Receptor-Level Proximity and Fastening of Ligands Modulates Stem Cell Differentiation

Abstract

Cellular adhesion is regulated by the binding of 10 nm sized integrin to Arg-Gly-Asp (RGD) ligands present in extracellular matrix proteins. In this study, seed-mediated growth of gold nanoparticles (AuNPs) on the surface of iron oxide (Fe3O4) nanotemplates is employed to tune the diameter and interdistance of RGD-bearing AuNPs at the receptor-level. The Fe3O4 nanotemplates decorated with RGD-bearing AuNPs arranged in various RGD diameters and interdistances at the receptor-levels are flexibly fastened to a substrate. Similar to fully connected RGDs, subreceptor-level-gapped (quasiconnected) RGDs activate integrin binding with the adjacent RGDs, which stimulates focal adhesion, mechanosensing, and differentiation of stem cells.

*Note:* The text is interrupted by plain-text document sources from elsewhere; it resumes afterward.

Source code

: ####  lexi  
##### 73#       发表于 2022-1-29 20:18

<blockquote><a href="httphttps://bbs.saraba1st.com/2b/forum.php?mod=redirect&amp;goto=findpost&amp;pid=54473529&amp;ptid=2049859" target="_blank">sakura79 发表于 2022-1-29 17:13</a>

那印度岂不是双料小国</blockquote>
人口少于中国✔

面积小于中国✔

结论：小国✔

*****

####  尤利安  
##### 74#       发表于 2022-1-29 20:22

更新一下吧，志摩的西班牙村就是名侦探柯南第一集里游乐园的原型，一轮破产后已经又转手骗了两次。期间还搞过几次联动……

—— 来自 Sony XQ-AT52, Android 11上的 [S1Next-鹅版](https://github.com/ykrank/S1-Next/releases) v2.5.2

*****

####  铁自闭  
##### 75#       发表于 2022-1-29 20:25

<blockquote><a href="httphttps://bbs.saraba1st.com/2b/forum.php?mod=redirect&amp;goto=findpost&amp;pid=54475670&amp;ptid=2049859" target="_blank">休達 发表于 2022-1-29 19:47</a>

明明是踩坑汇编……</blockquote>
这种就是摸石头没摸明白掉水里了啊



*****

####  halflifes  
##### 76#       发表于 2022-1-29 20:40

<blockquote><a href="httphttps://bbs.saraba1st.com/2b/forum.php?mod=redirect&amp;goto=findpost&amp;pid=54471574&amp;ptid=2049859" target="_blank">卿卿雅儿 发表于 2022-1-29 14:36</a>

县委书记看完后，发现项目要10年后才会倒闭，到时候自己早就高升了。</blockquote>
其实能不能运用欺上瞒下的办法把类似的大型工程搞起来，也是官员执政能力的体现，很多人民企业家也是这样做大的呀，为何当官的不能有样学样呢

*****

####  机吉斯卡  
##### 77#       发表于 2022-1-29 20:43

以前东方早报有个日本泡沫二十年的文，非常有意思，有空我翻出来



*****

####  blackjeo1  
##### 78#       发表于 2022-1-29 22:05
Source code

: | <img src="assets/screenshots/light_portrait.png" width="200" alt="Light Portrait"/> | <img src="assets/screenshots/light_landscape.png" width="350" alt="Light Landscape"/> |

This stimulation of stem cells is hindered when the RGD interdistance increases above the receptor-level gap. However, this stimulation is partially effective when the RGD diameter also increases far above the receptor-level gap. Strikingly, magnetically attracted fastening of the RGDs toward the substrate via polymer linker tightening fully stimulates adhesion and differentiation of stem cells in a reversible manner, both in vitro and in vivo. Various RGD diameter and interdistance on Fe3O4 nanotemplates can further elucidate the dynamic receptor-level RGD proximity-regulated stem cell differentiation that govern tissue repair.